To add to Frank's question, the tips of each piece are different shapes. This is to feed the embellishment materials under the needle to be sewn down on the main garmen.  If it would be helpful I can also supply sample fabric with the embellishment sewn down so you can see what these fingers do.  

Diana


----------



## RandyWilson (Oct 15, 2017)

My wife has every sewing machine known to man, two of most of them. She'd never seen this.


----------



## 4lizards (Oct 15, 2017)

They were sold in the 80s to 1993.  Were popular at the time .  Sold across the seas also.  Come up on eBay once in a while, bot the fingers are no longer available!  That is why I would like to be able to get a few for friends.


----------



## T Bredehoft (Oct 16, 2017)
********
| What you will do |
**A.** Using the forum thread, decide whether each statement agrees with it, answering yes or no and quoting the words that settle it: (i) The machines were sold up to 1993. (ii) The fingers can still be bought new. (iii) RandyWilson's wife had seen this before.
**B.** In the forum thread, what does Diana offer to supply?
You won't need the items for anything here.

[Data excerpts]
********
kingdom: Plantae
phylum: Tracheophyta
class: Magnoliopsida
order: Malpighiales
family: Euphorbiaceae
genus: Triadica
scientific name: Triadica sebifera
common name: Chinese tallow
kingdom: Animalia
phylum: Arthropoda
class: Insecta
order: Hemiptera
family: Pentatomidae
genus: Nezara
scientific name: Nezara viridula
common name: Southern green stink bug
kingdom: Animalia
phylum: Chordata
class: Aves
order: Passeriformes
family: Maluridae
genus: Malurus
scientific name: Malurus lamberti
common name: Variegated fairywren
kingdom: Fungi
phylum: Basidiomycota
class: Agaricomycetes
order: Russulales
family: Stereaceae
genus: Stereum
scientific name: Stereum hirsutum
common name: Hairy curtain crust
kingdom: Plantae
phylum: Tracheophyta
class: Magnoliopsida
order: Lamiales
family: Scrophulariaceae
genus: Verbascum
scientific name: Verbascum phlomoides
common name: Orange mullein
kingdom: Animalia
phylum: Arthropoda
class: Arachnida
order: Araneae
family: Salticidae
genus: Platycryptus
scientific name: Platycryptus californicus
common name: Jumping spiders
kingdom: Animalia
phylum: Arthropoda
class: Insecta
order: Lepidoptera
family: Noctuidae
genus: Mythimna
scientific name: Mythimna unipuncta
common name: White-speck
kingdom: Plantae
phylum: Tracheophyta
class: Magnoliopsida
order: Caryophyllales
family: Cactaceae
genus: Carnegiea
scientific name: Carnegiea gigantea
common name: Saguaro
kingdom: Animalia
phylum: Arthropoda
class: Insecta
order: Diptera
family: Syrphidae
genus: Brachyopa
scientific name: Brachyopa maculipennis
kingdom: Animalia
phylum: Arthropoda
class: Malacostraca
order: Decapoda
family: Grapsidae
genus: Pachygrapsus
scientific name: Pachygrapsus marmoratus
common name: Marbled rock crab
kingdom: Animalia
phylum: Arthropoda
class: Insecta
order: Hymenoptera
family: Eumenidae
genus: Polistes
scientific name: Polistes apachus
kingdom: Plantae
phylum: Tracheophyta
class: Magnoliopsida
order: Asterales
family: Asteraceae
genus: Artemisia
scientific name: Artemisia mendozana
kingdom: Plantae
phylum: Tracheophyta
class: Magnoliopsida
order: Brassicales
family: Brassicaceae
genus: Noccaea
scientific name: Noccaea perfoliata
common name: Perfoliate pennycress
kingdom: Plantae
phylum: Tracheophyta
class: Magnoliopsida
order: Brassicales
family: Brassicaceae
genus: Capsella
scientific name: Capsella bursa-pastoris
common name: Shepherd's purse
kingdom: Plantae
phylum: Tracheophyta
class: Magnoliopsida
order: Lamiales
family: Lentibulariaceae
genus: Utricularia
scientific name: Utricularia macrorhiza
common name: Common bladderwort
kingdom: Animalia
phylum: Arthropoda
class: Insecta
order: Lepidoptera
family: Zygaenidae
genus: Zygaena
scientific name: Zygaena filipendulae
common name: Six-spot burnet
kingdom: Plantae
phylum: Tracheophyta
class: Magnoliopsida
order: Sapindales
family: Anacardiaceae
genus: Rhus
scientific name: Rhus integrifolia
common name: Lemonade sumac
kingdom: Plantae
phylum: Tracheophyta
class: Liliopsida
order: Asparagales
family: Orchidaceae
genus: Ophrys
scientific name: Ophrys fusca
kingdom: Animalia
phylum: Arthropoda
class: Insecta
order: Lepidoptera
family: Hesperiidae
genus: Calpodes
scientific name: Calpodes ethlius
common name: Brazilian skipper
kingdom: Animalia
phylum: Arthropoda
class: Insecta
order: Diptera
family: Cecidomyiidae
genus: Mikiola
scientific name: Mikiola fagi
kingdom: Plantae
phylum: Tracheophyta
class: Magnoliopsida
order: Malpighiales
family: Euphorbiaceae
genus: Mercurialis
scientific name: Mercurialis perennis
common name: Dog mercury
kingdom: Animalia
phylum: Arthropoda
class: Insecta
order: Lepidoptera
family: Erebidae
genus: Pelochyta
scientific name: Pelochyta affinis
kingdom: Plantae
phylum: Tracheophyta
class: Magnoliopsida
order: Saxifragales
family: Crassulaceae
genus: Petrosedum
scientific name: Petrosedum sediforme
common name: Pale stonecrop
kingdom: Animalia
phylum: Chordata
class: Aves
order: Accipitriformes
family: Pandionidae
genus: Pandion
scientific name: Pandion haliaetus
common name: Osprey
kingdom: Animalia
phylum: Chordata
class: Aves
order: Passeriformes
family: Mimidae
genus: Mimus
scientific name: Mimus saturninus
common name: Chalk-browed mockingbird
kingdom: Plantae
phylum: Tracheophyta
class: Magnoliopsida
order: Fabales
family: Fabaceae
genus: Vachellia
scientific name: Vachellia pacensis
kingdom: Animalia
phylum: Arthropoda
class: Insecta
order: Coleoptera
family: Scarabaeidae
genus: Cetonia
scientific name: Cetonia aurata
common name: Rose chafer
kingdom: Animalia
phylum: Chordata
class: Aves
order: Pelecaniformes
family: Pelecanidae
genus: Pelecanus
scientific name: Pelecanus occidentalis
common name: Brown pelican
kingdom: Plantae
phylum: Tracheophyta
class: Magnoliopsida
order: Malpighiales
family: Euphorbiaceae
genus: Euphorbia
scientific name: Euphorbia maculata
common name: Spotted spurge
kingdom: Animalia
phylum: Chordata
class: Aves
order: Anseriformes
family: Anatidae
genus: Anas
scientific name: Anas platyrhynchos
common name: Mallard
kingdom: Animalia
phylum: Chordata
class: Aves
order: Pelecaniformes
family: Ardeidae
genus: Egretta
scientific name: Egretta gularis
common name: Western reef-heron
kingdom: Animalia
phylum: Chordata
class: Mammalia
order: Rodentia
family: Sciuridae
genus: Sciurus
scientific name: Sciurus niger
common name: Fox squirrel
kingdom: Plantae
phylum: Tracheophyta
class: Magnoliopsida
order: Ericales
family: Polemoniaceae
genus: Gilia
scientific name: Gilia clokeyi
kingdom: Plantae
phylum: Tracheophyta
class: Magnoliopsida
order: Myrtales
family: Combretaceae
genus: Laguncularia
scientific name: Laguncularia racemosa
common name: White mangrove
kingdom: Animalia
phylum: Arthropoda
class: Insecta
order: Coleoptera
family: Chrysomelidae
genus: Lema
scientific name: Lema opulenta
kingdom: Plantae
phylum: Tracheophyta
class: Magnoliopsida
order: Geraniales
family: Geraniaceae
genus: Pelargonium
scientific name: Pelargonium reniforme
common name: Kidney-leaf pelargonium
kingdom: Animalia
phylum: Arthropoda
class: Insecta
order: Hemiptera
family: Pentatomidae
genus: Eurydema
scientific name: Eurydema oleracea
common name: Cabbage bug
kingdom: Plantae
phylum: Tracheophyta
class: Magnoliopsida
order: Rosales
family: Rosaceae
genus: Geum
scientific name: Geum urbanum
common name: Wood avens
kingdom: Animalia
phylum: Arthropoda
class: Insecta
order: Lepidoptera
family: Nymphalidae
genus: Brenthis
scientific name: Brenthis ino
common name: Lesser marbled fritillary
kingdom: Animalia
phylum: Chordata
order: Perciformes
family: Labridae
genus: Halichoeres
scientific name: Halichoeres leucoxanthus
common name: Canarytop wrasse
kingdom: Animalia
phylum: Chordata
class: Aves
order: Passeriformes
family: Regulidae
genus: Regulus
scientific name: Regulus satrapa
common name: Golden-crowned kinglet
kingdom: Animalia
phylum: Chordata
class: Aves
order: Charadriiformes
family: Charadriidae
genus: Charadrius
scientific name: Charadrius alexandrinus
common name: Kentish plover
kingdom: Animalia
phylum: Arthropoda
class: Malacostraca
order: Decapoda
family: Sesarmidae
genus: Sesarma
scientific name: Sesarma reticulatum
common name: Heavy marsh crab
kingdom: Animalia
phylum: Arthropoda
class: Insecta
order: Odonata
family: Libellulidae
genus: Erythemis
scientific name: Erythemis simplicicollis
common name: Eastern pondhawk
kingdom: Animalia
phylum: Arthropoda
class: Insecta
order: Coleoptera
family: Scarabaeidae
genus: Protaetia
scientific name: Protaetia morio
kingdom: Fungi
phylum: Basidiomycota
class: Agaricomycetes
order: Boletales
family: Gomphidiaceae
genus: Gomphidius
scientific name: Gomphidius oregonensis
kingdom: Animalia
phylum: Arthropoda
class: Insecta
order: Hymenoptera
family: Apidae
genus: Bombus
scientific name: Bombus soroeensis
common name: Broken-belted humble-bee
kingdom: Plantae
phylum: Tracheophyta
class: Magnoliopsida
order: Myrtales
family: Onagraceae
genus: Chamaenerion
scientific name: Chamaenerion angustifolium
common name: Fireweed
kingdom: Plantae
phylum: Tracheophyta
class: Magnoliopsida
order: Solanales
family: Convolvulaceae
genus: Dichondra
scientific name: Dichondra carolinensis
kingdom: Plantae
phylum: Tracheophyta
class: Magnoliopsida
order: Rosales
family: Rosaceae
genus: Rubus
********
| Answers provided |
**A.**
(i) Yes: "They were sold in the 80s to 1993."
(ii) No: "the fingers are no longer available!"
(iii) No: "She'd never seen this."

**B.** Sample fabric with the embellishment sewn down.